Es un libro terrible porque hizo explotar los límites de lo estéticamente permitido hasta ese momento, introdujo a los mineros en la ficción, les dio carta de ciudadanía literaria y apostó por ellos. Zola abrió la novela al mundo de los de abajo, la sacó de los salones, del confort y de las mezquindades e hizo dinamitar el realismo burgués más insulso, el bien pensante y aburrido, ese que hoy podríamos ubicar dentro de lo políticamente correcto, dicho sea de paso, siempre enemigo de la mejor literatura, la que no está hecha para catequistas ni pastores, independientemente de su filiación ideológica.

Si bien es cierto que desde un punto de vista formal Germinal no es muy innovadora, su narrador es un omnisciente tradicional que pretende objetividad y su psicología es excesivamente materialista, su temática es lo que la vuelve llamativa y es también la que le permitió vencer la prueba del tiempo, su temática y la belleza narrativa en medio del dolor, la belleza de la naturaleza que acompaña como testigo mudo el horror del mundo social.

Esa mina que parece sacada de uno de los círculos del infierno de Dante es lo que ha convertido a esta novela en un clásico.

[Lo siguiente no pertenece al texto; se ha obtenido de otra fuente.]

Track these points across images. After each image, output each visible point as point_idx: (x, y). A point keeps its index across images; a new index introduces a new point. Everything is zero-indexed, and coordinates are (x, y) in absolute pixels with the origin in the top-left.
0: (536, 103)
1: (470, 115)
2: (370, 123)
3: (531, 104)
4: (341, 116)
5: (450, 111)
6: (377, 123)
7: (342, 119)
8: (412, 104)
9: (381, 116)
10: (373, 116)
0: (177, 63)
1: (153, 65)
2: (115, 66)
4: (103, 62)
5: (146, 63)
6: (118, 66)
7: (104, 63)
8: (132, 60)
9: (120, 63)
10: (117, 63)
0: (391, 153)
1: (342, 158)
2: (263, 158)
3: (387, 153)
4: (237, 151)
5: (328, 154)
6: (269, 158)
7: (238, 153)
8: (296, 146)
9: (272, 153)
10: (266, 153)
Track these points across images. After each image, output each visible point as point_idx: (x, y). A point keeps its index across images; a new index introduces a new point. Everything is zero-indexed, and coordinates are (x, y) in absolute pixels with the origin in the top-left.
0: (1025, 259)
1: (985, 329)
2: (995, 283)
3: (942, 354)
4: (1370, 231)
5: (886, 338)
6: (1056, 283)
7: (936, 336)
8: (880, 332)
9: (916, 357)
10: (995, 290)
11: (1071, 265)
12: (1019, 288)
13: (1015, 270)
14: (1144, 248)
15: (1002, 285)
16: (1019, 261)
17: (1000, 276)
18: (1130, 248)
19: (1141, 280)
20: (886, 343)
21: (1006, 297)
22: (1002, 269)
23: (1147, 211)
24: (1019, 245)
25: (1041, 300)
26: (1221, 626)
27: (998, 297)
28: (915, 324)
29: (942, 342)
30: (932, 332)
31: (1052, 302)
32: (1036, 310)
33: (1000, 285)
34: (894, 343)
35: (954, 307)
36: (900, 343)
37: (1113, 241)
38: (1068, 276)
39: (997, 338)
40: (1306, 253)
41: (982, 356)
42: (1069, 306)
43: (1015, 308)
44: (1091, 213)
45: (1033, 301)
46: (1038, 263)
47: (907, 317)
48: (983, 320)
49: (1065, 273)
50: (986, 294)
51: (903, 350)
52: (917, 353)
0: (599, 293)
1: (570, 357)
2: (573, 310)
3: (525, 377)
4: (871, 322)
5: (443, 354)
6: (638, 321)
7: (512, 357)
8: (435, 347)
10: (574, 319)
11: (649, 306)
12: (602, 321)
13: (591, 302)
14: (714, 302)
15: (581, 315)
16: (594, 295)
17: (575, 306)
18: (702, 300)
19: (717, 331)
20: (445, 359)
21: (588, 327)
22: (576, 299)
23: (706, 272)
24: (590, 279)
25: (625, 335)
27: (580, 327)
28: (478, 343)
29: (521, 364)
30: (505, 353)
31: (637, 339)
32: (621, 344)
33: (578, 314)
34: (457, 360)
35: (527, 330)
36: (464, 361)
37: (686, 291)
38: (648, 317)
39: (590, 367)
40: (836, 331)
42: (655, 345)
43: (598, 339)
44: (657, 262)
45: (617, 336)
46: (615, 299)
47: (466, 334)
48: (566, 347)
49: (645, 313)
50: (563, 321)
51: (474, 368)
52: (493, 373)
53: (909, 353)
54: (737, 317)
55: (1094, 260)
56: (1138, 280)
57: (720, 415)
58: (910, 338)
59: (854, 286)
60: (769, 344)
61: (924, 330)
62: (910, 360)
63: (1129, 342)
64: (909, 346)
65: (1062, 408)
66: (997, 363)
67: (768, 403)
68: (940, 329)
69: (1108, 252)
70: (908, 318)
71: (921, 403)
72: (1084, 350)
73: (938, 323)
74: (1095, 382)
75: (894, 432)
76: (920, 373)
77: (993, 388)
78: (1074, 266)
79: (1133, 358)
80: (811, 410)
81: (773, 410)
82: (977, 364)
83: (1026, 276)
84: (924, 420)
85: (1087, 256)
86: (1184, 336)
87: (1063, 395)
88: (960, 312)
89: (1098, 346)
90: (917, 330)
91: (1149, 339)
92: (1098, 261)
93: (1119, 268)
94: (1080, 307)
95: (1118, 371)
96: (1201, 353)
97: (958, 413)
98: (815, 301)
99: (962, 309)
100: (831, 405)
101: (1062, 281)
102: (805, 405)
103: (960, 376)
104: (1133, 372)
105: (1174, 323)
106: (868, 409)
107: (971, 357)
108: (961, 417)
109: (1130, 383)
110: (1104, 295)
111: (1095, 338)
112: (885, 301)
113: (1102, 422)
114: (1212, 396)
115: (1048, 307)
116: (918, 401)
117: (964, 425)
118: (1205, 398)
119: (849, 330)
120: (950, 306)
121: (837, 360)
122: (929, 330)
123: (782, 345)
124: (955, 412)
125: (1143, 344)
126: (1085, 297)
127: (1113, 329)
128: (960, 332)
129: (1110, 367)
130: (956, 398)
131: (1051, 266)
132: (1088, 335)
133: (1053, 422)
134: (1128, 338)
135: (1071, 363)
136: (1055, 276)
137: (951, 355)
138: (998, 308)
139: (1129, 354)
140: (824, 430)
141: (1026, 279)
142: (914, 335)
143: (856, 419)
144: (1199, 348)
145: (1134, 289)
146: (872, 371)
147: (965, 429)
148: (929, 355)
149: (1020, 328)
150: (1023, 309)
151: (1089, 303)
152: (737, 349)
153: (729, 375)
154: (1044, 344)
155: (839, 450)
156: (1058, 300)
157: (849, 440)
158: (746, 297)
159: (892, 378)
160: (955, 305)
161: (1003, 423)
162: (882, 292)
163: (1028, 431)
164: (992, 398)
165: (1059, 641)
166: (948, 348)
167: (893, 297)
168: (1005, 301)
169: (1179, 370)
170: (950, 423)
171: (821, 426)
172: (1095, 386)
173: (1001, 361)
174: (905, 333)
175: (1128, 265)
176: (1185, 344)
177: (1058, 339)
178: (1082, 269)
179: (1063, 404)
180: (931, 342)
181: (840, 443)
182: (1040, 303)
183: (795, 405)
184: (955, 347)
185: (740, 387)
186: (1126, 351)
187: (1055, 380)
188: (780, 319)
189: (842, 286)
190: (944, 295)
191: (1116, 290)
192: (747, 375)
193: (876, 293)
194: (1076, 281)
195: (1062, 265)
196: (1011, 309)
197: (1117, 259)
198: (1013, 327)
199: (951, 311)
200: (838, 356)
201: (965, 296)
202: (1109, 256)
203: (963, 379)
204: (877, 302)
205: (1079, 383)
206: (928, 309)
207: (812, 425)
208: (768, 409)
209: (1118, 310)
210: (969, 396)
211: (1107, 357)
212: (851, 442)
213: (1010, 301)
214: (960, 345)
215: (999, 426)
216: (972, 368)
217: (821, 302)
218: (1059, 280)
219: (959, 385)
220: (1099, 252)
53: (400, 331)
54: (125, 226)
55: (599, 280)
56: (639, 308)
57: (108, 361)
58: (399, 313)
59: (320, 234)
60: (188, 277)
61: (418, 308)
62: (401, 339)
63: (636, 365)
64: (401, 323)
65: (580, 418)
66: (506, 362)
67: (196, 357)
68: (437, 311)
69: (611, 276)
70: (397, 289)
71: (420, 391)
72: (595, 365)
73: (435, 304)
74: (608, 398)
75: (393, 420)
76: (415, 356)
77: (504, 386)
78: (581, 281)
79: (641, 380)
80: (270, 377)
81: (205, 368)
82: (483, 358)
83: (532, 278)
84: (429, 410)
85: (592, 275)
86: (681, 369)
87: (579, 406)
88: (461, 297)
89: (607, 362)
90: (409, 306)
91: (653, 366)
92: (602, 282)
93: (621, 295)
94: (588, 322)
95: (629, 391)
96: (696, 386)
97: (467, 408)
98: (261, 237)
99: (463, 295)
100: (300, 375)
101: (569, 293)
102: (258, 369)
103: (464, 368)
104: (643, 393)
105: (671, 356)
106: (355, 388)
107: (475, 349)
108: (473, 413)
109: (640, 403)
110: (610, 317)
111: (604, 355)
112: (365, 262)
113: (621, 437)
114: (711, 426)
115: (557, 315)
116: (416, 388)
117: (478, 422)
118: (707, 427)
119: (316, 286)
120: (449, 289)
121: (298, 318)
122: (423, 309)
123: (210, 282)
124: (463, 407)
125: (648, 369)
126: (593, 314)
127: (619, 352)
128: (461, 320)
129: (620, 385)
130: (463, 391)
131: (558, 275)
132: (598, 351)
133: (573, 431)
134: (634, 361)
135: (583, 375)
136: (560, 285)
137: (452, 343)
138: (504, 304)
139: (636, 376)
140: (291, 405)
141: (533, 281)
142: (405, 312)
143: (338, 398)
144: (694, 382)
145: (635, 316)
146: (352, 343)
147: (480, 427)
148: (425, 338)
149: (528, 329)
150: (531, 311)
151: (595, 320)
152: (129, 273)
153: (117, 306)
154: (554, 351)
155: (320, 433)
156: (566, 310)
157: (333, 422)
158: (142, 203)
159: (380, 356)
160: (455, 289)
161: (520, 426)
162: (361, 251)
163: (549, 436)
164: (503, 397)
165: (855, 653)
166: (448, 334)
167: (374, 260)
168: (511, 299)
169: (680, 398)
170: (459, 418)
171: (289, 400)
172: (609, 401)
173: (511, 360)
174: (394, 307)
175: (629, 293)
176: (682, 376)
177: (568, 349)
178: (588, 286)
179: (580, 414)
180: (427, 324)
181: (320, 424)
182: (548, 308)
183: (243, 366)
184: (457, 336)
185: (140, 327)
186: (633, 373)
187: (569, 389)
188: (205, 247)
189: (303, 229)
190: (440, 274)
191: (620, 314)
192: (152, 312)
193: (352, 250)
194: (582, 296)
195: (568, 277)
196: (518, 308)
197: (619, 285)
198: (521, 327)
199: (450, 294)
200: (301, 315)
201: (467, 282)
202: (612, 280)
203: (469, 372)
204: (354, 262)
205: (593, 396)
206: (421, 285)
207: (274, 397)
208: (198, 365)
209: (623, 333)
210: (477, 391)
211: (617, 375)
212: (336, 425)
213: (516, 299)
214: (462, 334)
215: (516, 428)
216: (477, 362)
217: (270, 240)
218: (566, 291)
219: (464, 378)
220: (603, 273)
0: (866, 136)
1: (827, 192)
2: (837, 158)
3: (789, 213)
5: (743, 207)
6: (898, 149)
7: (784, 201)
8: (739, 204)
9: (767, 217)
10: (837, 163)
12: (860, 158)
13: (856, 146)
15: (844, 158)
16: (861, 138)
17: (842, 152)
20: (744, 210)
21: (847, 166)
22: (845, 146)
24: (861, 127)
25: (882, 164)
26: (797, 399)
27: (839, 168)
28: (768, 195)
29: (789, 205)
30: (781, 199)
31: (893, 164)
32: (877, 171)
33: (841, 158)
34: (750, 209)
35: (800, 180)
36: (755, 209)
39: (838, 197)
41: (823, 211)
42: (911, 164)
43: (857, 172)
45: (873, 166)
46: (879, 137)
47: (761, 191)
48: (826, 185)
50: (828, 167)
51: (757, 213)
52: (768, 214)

Esa mina regida por el orden capitalista es lo mejor de esta novela, esa mina que “los burgueses” dejan que se desplome para castigar así a los rebeldes que quedan sepultados en ella, que comen madera y su propia ropa para espantar el hambre, que en el subsuelo se rompen la cabeza a pedradas corroídos por los celos, esos mineros rebeldes atrapados en el fondo de la tierra son expuestos en esos capítulos finales de Germinal con un talento literario descomunal, una sensibilidad que nos enseña cómo una condición social humillante puede degradar hasta lo inefable a un grupo humano sometido, condenado a tener sexo entre los muertos, a matar para vivir y para vengar injusticias acumuladas en el cuerpo, a delirar para soportar el paso de unos días a los que no se les puede percibir la luz, a soportar frías noches sin astros.

Algunos lectores de su época se llenaron de indignación hacia Zola por escribir cosas tan horribles. Dicho de otro modo, se llenaron de indignación hacia Zola porque les enseñó con muchísima seriedad la forma en la que vivían miles de personas a poca distancia de sus ciudades. Zola mostró en Germinal los dos extremos de la lucha de clases y la lucha misma, y eso casi siempre resulta insoportable para aquellos a quienes les cuesta ver más allá de sus narices y de su ilusión.

Muchos años han pasado desde su primera publicación, su forma literaria sin duda ha sido superada, pero su temática lamentablemente sigue dándonos luces para pensar las sociedades en las que vivimos. Germinal ha sido llevada al cine varias veces, su influencia en la literatura norteamericana, latinoamericana y costarricense de la primera mitad del siglo XX es considerable. Émile Zola nos enseñó desde aquel entonces que lo feo, lo miserable y lo injusto tienen cabida en las páginas de las grandes novelas, esas a las que no les interesa evangelizar, sino solo narrar lo complejo y lo misterioso de la condición humana.